[Start of section]

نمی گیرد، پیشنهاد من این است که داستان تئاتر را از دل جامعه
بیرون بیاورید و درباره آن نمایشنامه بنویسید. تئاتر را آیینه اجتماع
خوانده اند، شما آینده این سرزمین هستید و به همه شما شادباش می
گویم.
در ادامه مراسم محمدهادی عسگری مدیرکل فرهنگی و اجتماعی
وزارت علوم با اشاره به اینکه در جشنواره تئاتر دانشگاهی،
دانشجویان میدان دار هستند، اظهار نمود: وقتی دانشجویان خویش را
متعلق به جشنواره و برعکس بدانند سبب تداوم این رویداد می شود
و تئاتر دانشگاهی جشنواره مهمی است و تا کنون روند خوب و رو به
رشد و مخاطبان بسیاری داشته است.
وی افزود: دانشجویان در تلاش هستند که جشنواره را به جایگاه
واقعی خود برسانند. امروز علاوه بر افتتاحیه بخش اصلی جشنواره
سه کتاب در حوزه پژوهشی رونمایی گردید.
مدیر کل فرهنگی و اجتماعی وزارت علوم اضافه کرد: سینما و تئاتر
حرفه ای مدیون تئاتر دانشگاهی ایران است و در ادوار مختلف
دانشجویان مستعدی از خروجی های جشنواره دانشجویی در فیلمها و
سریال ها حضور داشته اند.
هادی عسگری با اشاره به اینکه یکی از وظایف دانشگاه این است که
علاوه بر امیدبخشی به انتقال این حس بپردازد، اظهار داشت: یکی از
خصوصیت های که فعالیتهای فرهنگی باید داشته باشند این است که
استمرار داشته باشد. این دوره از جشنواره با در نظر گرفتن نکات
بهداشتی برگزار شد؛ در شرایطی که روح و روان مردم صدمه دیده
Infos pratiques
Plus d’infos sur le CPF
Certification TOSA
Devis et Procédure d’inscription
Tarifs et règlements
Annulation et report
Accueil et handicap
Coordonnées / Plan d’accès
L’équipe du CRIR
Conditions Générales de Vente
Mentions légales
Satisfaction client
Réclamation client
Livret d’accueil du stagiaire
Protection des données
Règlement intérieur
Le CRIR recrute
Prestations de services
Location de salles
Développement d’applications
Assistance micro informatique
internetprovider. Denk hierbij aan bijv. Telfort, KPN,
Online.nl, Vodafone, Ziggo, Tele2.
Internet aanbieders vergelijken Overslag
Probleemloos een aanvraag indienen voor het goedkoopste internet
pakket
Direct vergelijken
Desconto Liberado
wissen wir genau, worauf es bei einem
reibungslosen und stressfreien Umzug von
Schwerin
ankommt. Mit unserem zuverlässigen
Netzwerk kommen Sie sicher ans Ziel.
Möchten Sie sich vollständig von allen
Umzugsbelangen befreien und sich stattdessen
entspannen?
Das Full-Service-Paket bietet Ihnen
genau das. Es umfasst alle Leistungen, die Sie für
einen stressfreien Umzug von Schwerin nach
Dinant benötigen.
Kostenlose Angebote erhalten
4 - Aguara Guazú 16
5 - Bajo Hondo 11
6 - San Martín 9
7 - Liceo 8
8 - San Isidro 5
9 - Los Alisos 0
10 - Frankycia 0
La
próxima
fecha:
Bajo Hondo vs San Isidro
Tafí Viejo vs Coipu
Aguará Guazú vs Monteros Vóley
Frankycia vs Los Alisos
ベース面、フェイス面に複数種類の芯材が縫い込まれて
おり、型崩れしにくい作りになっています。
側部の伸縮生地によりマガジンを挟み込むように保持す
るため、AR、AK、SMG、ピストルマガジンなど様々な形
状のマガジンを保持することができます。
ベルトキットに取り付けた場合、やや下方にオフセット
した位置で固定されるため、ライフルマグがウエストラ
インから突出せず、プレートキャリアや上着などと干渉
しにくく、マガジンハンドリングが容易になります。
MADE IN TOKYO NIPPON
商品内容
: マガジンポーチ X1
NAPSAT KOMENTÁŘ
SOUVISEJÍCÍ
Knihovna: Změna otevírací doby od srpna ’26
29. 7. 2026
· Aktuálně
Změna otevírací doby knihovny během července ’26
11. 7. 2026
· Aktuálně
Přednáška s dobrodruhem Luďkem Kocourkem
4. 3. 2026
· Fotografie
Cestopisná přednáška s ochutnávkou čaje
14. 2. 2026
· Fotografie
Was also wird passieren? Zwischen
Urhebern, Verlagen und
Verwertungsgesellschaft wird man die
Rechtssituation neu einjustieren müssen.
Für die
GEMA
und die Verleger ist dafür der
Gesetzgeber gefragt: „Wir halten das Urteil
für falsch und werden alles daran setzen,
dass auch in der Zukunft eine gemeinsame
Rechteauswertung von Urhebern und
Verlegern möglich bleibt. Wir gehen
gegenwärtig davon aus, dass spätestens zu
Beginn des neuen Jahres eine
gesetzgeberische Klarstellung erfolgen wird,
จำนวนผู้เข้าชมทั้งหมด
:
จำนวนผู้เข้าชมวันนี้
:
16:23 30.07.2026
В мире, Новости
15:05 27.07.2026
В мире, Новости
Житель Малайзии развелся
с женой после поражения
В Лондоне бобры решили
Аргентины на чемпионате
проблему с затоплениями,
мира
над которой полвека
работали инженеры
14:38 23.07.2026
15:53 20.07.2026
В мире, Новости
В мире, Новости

[End of section]

### WORK ORDER
Convert the entries, from the start up to and including the line with "در ادامه مراسم", into a Markdown table with the columns No. and Text, giving each line its number and leaving out blank lines.

### WRITTEN SOLUTION
| No. | Text |
|---|---|
| 1 | نمی گیرد، پیشنهاد من این است که داستان تئاتر را از دل جامعه |
| 2 | بیرون بیاورید و درباره آن نمایشنامه بنویسید. تئاتر را آیینه اجتماع |
| 3 | خوانده اند، شما آینده این سرزمین هستید و به همه شما شادباش می |
| 4 | گویم. |
| 5 | در ادامه مراسم محمدهادی عسگری مدیرکل فرهنگی و اجتماعی |